• Data records:
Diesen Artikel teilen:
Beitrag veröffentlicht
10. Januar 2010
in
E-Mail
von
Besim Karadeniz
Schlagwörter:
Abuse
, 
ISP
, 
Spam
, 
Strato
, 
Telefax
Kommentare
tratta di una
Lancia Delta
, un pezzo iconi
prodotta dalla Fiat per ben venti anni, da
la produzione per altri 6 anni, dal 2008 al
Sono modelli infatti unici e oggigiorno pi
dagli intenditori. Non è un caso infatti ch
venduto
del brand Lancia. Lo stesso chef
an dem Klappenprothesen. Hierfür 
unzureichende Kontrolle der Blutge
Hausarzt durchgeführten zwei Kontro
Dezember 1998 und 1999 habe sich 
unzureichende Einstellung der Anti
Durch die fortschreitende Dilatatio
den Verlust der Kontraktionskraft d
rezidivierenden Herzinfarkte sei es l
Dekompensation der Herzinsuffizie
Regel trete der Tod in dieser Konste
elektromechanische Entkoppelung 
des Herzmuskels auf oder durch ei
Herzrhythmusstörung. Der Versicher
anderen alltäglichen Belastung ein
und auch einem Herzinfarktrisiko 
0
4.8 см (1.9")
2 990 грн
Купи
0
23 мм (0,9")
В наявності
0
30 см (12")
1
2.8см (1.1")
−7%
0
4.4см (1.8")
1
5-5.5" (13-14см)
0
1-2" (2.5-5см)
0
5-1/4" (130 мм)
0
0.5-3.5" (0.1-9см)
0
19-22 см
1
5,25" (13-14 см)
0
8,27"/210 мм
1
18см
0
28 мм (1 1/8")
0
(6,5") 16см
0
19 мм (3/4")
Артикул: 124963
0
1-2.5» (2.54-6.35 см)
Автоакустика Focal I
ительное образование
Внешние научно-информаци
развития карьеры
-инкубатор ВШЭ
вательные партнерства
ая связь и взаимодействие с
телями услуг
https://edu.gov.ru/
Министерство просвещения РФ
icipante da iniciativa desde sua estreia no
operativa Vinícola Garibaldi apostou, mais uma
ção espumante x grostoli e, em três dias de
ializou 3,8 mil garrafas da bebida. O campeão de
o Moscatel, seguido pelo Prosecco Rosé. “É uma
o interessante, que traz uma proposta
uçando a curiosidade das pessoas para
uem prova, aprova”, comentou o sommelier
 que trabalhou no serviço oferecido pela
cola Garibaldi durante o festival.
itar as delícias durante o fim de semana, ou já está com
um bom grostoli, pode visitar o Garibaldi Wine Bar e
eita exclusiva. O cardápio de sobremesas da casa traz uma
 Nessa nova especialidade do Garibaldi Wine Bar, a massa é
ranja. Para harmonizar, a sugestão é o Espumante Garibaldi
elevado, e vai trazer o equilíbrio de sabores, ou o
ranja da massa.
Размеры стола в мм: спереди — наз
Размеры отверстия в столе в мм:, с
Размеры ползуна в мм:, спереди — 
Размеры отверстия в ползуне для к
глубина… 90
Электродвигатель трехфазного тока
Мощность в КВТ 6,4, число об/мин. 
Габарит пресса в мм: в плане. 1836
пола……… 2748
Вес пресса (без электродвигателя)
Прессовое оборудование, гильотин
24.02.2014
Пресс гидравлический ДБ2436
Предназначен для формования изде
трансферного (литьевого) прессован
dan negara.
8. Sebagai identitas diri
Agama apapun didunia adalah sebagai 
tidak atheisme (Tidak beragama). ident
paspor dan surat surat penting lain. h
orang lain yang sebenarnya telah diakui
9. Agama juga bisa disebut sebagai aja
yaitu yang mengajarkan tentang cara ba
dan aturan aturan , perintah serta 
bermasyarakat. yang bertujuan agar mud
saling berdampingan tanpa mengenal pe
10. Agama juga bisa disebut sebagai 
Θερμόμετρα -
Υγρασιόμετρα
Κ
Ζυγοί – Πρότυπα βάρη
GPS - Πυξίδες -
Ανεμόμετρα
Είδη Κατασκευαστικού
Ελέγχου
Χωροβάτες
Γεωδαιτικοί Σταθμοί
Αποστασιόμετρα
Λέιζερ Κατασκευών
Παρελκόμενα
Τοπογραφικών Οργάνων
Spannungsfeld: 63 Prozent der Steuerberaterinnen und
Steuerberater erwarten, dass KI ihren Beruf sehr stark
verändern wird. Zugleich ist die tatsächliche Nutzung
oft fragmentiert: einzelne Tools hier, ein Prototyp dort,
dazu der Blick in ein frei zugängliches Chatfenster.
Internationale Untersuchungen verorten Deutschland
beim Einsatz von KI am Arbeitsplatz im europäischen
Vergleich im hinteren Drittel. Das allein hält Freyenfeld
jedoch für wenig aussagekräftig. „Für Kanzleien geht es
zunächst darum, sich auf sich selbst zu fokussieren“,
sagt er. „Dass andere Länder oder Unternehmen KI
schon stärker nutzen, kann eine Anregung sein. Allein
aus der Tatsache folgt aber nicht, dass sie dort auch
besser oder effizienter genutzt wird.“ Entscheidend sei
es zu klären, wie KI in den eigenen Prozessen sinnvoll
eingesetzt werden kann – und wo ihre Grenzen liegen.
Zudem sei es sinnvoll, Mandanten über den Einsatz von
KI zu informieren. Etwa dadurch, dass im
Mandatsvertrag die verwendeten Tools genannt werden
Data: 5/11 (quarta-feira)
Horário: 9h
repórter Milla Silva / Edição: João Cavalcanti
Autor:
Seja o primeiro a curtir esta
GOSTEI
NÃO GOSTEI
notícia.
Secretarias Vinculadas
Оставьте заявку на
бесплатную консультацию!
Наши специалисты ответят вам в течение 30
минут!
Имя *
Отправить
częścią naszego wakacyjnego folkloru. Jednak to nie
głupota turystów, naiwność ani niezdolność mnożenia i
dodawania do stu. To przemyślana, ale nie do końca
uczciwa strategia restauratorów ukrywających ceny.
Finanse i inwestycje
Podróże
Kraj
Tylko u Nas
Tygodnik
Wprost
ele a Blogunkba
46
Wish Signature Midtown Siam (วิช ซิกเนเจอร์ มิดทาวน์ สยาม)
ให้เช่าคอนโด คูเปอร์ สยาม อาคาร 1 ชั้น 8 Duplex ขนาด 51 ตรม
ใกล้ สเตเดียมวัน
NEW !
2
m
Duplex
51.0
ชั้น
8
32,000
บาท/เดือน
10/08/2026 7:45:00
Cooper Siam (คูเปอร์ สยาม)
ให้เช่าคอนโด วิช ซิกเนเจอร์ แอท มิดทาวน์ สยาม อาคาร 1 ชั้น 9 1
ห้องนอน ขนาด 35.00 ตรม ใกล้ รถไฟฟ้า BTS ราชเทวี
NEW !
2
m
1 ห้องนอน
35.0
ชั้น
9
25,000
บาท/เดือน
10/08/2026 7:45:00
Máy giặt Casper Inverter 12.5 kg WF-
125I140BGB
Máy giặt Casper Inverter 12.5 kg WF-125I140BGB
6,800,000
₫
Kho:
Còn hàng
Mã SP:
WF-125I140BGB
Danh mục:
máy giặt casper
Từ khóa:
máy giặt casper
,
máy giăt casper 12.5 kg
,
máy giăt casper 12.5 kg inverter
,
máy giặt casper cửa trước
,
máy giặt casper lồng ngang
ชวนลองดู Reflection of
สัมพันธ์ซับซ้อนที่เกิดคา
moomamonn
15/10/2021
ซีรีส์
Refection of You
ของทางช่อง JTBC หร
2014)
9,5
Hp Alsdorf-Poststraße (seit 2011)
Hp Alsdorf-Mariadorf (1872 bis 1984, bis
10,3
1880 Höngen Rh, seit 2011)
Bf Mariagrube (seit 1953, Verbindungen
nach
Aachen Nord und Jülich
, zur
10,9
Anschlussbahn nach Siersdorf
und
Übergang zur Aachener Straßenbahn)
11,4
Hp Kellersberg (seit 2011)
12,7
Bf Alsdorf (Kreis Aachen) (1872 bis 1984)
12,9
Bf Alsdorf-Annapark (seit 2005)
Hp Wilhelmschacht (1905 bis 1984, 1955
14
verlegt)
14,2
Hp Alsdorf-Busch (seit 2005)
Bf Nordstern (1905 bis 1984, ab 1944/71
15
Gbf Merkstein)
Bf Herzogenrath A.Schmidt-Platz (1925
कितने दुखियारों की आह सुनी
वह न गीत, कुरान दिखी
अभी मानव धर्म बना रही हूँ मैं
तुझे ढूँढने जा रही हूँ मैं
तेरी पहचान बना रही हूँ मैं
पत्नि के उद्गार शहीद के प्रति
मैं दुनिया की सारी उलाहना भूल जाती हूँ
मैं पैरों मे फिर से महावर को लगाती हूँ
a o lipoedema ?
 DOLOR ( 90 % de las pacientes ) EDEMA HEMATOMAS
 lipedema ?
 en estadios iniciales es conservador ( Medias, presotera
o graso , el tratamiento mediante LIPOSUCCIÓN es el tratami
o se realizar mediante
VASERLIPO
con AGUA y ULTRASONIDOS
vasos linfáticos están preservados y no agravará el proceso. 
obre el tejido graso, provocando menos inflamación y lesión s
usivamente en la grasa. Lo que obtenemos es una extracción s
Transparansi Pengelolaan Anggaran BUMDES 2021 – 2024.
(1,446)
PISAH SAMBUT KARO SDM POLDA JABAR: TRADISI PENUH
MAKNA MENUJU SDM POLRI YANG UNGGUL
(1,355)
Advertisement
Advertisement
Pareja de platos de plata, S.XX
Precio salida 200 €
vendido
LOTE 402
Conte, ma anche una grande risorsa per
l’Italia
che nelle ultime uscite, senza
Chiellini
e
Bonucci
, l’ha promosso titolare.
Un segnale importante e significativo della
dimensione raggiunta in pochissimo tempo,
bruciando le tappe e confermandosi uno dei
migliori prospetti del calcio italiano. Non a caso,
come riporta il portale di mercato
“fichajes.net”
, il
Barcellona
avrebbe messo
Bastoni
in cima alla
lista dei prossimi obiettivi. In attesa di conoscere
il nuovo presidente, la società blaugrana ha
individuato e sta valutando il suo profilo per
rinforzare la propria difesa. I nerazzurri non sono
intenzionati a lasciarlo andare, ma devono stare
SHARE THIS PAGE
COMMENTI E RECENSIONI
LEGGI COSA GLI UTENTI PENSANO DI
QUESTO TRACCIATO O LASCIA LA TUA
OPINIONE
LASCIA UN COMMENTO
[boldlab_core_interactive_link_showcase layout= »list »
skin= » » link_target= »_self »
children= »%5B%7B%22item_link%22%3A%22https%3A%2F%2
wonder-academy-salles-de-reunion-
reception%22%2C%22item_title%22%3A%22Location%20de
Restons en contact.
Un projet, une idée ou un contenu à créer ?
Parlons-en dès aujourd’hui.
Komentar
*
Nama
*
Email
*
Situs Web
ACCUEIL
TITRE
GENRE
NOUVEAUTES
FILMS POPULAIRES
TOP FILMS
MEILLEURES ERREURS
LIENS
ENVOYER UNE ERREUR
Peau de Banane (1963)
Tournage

• What the task asks:
Write out word for word only the lines from the start of the entries down to the line with "an dem Klappenprothesen. Hierfür", please, including both ends.

• Reply:
Diesen Artikel teilen:
Beitrag veröffentlicht
10. Januar 2010
in
E-Mail
von
Besim Karadeniz
Schlagwörter:
Abuse
, 
ISP
, 
Spam
, 
Strato
, 
Telefax
Kommentare
tratta di una
Lancia Delta
, un pezzo iconi
prodotta dalla Fiat per ben venti anni, da
la produzione per altri 6 anni, dal 2008 al
Sono modelli infatti unici e oggigiorno pi
dagli intenditori. Non è un caso infatti ch
venduto
del brand Lancia. Lo stesso chef
an dem Klappenprothesen. Hierfür 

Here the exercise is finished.